全ゲノム塩基配列から推定される人口史

 全ゲノム塩基配列から人口史を推定した研究(Li, and Durbin., 2011)の要約を読みました。人口史は人間の進化の理解に重要で、これまでの多くの研究が指摘しているのは、東アジアとヨーロッパの現生人類集団に瓶首効果が認められるということで、それは6万年前頃の現生人類の出アフリカと関連づけられてきました。しかし、これまでの研究は、わずかなパラメータで単純化された人口モデルを仮定しなければならず、瓶首効果の始まりと終わりの時期について正確なデータを提供できているとは言えません。

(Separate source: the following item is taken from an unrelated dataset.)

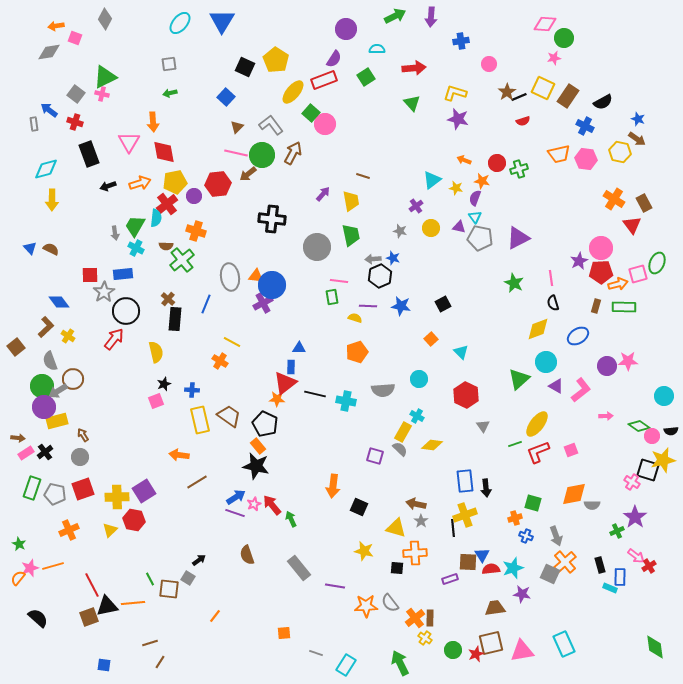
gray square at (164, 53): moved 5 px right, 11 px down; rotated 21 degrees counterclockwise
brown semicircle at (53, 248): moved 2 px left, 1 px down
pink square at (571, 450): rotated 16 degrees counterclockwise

 以上のように指摘したこの研究は、中国人男性1人・韓国人男性1人・ヨーロッパ人3人・ヨルバ人男性2人の完全なゲノム塩基配列を用いて、100万年前~1万年前までの人類の集団サイズを推定しています。その結果、ヨーロッパ人集団と中国人集団は、2~1万年前以前には、よく似た集団サイズの変遷史を有しており、両集団とも6~1万年前に厳しい瓶首効果を経験した、と推定されました。一方、アフリカのヨルバ人集団は、それ以前により穏やかな瓶首効果を経験し、回復した、とも推定されました。また、いずれの集団も、25~6万年前までの間に有効集団サイズの上昇を経験していた、とも推定されました。

 さらにこの研究では、現生人類の遺伝的分化が12~10万年前に始まっていた可能性とともに、4~2万年前頃までは、かなりの遺伝子交換があった可能性も指摘されています。現代人のゲノムから過去の人類の進化・移動経路およびその時期などを推定することは、今ではすっかりなじみ深い研究方法となりましたが、現代人のゲノムのみでは、限界があることも否定できません。しかし、この研究のように大量のデータを解析していくことにより、その限界を広げていくとともに、より妥当な人類史を復元していくことが可能になるでしょう。


参考文献:
Li H, and Durbin R.(2011): Inference of human population history from individual whole-genome sequences. Nature, 475, 493–496.